Must-Read:I really do not like the “too many workers” framing: I vastly prefer either:
- Too little public investment
- Too little government purchases
- Too little government debt
- Too little risk-bearing capacity
- Too little in the way of safe assets for savers to hold
But the argument seems 100% right to me:
The world has too many workers. Here’s one way to fix it: “overcomplicating America’s economic challenges today…
:…Maybe the problem is simple: too many workers. That is the argument made in a new paper released by the centrist Democratic think tank Third Way, which theorizes that the world economy is suffering from an oversupply of labor and too little demand for the goods and services those workers produce…. Daniel Alpert… [makes] Third Way’s latest effort to shape the liberal policy conversation in the 2016 presidential primaries. It does so in decidedly un-centrist fashion — by embracing a larger infrastructure spending program than Bernie Sanders does….

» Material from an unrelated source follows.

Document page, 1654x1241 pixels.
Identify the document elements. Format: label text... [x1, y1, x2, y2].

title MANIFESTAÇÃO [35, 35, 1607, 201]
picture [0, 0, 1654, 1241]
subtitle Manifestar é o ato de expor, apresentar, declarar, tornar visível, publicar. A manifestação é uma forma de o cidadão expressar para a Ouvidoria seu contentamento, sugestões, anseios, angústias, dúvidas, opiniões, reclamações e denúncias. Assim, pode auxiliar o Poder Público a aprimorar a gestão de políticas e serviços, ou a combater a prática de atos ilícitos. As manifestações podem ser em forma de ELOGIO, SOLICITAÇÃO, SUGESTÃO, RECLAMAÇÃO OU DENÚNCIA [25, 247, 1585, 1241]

Alpert laments the ‘suddenness and extent of the integration of over 3 billion people into a global capitalist market, that really only hitherto consisted of about 800 million in the advanced economies.’ He argues that worker influx has triggered a wave of low-wage job creation in America. He notes that nearly half of the jobs created in the current recovery have come in traditionally low-wage sectors…. Intervening, he says, requires a ‘bold change in policy focus’ for the United States. Which is to say, a $1.2 trillion infrastructure spending program, at a time when Congress remains dead set against big new spending plans. Alpert estimates it would create 5.5 million jobs….
It might seem an unusual position for a centrist think-tank, outflanking the most liberal presidential candidate on the left. But Third Way officials argue it’s an economic imperative. ‘Whether it’s through some sort of spending deal, where you’re getting more money into infrastructure, or repatriation or some other means, you have to get this done’ in Congress, said Jim Kessler, the group’s senior vice president for policy. ‘That glut of worldwide labor is not going to go away, magically.’